Bring Down the Stars (Beautiful Hearts Duet #1)(71)



“Talk to me, Goose,” Ruby said. “Distract me from my post-Hayes haze.”

“I have too much distraction,” I said. “I haven’t taken one damn step toward my project. My grades are slipping. And when I’m not worrying about Connor and Wes, I’m worrying about the farm. At Christmas, I made Travis tell me the truth about our finances.”

Ruby made a wincing face. “And?”

“We’re in the hole for more than thirty grand, and this year’s harvest isn’t going to be as profitable as last.” I rubbed my eyes. “It feels like everything is falling apart. Even you and Hayes broke up.”

“It was fun while it lasted,” Ruby said. “I never go into anything with expectations, so I don’t feel the burn.”

“Meanwhile, I did the exact opposite. Everything with Connor happened exactly as I feared—and hoped—it would. The intimacy made me invested, and now I’m beyond invested.”

Ruby reached across the table to touch my hand. “Are you falling in love with him?”

I shook my head miserably. “I don’t know what to think. Or feel. For so long, we were up and down. For months, it was like he was afraid to be himself around me without a buffer. But on the phone the night Dad was sick, and now when he writes, I get a purer sense of who Connor is. It sounds cheesy but it’s like looking through a window he keeps shuttered up tight. Looking into his soul. And after Thanksgiving, I know why he keeps that side of him so guarded. His parents and brother refuse to let him be himself. They stifle him. So he covers it up with jokes and smiles.”

Ruby cocked her head. “Is that a yes?”

“I think it might be,” I said, tears filling my eyes. “But I’m scared. A lot. Not only because my heart is on the line, but because there’s actual danger here. Real, life-threatening risk. The stakes are so much higher. Life-changing.”

Or life ending.

I shivered and pulled my hands from my glass.
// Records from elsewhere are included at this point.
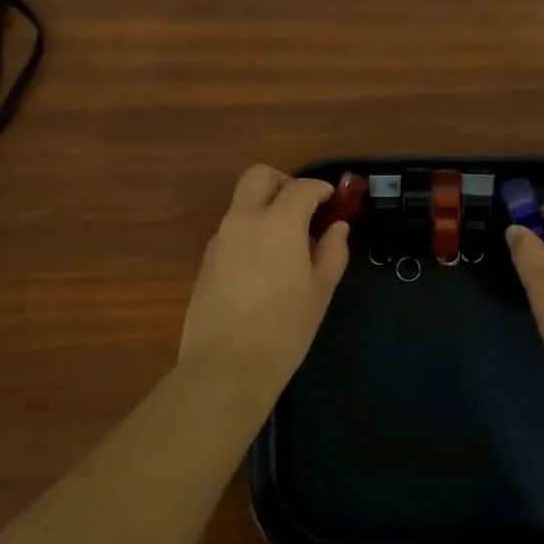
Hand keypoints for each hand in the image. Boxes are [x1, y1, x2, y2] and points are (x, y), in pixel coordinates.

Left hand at [179, 165, 350, 402]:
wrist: (226, 367)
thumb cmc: (285, 329)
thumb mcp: (320, 291)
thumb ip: (333, 251)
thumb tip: (337, 228)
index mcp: (278, 222)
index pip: (301, 187)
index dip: (321, 190)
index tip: (333, 202)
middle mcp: (244, 220)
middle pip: (259, 177)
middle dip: (284, 183)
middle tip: (304, 210)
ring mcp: (220, 239)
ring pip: (243, 204)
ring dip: (265, 209)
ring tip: (287, 246)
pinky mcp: (206, 260)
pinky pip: (232, 231)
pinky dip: (250, 233)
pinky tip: (264, 268)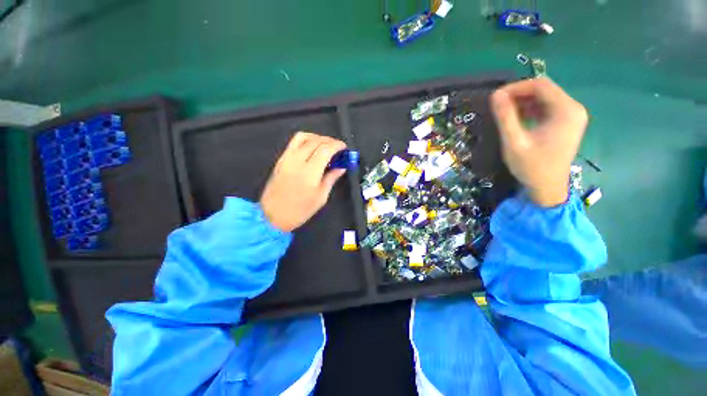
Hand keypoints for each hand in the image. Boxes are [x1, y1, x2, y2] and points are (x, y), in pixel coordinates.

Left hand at [260, 132, 346, 231]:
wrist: (272, 216)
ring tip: (325, 145)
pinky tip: (312, 149)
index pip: (325, 149)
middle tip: (338, 148)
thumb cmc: (300, 210)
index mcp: (309, 172)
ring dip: (317, 138)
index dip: (337, 145)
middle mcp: (297, 161)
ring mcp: (286, 158)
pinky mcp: (280, 160)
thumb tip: (341, 167)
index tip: (344, 148)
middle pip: (315, 141)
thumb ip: (331, 178)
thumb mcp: (321, 197)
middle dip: (329, 141)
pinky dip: (306, 140)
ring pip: (303, 137)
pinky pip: (294, 142)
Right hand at [491, 78, 588, 206]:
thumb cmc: (531, 167)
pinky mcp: (566, 123)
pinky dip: (530, 110)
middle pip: (544, 90)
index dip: (516, 87)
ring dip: (523, 103)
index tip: (495, 98)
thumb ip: (505, 117)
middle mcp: (573, 109)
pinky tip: (517, 120)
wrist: (547, 188)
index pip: (540, 85)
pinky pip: (547, 108)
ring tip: (504, 114)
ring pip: (545, 98)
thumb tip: (495, 95)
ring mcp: (572, 116)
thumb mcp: (514, 142)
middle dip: (519, 95)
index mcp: (566, 111)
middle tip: (498, 106)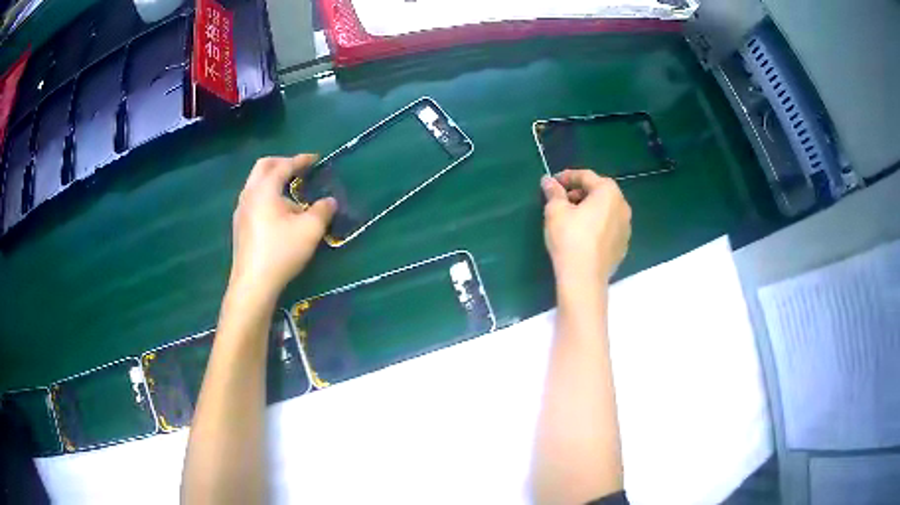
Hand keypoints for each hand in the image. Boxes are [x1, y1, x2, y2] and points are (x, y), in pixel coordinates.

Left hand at [229, 154, 336, 302]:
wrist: (253, 284)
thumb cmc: (281, 252)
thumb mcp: (310, 230)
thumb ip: (323, 211)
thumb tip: (330, 201)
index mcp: (264, 189)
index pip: (283, 166)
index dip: (300, 160)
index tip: (315, 159)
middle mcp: (248, 195)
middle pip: (263, 167)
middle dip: (282, 163)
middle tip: (298, 169)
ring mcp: (240, 211)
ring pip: (255, 184)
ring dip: (273, 181)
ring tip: (291, 195)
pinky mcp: (239, 227)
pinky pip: (253, 200)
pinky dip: (267, 196)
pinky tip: (278, 216)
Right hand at [541, 169, 631, 284]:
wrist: (584, 278)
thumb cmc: (570, 238)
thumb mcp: (555, 211)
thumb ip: (554, 192)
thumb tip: (548, 181)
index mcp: (608, 192)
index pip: (586, 176)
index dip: (567, 177)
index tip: (553, 183)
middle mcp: (622, 206)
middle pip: (599, 192)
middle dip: (579, 193)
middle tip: (561, 201)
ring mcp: (626, 228)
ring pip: (605, 210)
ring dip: (589, 209)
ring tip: (571, 218)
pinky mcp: (623, 246)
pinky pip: (608, 228)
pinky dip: (597, 226)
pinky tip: (583, 236)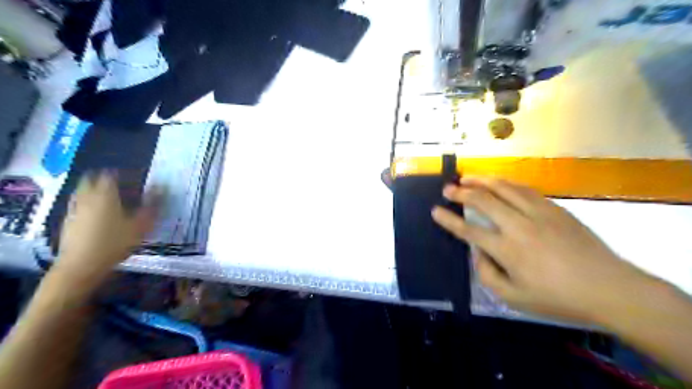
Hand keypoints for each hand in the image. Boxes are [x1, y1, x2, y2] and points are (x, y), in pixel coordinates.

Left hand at [56, 174, 158, 284]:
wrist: (81, 266)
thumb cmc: (115, 243)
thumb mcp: (141, 225)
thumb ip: (153, 205)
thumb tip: (163, 187)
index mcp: (105, 194)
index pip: (112, 174)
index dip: (125, 173)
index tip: (136, 177)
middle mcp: (87, 197)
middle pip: (92, 179)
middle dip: (106, 178)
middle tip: (123, 185)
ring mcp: (74, 209)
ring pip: (83, 191)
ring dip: (95, 189)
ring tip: (110, 198)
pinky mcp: (68, 221)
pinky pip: (78, 204)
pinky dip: (88, 203)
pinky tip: (98, 215)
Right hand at [431, 178, 652, 323]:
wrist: (610, 288)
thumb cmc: (558, 297)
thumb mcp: (514, 298)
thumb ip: (487, 275)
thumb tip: (477, 253)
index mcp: (507, 249)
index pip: (469, 230)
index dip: (449, 219)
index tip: (435, 211)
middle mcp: (519, 225)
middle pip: (483, 200)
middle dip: (461, 192)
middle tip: (447, 188)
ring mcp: (538, 212)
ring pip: (504, 187)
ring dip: (482, 180)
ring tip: (467, 177)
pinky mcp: (554, 208)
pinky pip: (524, 189)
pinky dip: (506, 183)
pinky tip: (498, 182)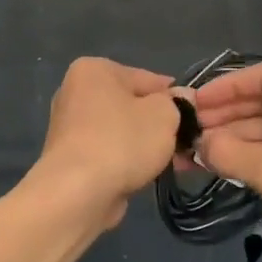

“And it’s worse, because I could lose Weston too.”

“Wes?” Ruby wrinkled her nose. “I didn’t realize you were close.”

“We have good talks. I like him. I can be myself around him.”

My truest self.

The thought slipped in like a cat through a cracked door. The same way the memory of that damn kissing dream came to me, sometimes bringing along little details like our hands locked on the bakery table, or our private jokes, or the song “Ocean Eyes” that seemed as if it were written about him.

Dreams don’t mean anything. We’re friends. We have history. I can care about him and still love Connor.

The thought felt…wrong somehow. As if it scratched at the truth but wasn’t all of it.

“I can’t be with Connor and not have Wes in my life, too,” I said, shooing the errant thought away. “And I’m scared I could lose them both.”

“It’s going to be okay,” Ruby said. “They’ll come back from Boot Camp and you’ll have some time with Connor. Enjoy it. See what happens. Take it one day at a time.”

I forced a smile. “I should get back and try to get some sleep. Or some work done. Stay if you want.”

“We just got here,” Ruby said, pouting.

“I know, I’m sorry. I’m not feeling it.”

Ruby pursed her lips again. “I see Lisa Dean over there with some people.” She inclined her head to a booth in the corner. “I can hang with her, since you’re ditching me so cruelly.”

I hid my small sigh of relief in my coat collar. “Are you sure you’re okay? About Hayes?”

She sighed. “Yeah. Stings a little, but it’s not the end of the world.”

“Okay. See you at home.”

“Are you going to be okay?”

“Once I put some real time into my classwork, I will be.”

“You party animal,” Ruby said. “See you later tonight.”

I slipped off the stool and headed out, speed-walking the entire way to our apartment. Inside, I dumped my coat and purse on the floor and went immediately to my desk where Connor’s letters lay on top of population growth graphs and political science texts.

My heart cries out to you, from behind walls that are years’ deep and stacked tall with old memories that demand I keep quiet. They say I don’t deserve to be heard, and that happiness belongs to those more worthy. I’m scared, Autumn, that they’re right.

Tears blurred my eyes and I held the page to my heart.

“They’re not, love,” I whispered. “I hear you.”





Weston



The brilliant South Carolina sun shone in a clear blue sky, while a cool breeze made standing at attention bearable. Bravo Company stood on the field in block formation with the other graduating battalions and companies. Now that we’d made it to Basic Training graduation, I hardly felt the heat. Nor the itch of the thick wool and polyester of my blue dress uniform. My expression was empty. No more smirks. I’d pushed them all out and left them on this field.

We’d been trained within an inch of our lives—screamed at, berated, worked to exhaustion, yet the Army hadn’t been able to smother Connor’s smile. It lived in his eyes as he nudged my arm with the slightest nod of his head toward the stands. Ma, Paul, my sisters, the Drakes, Ruby and Autumn sat in the front row.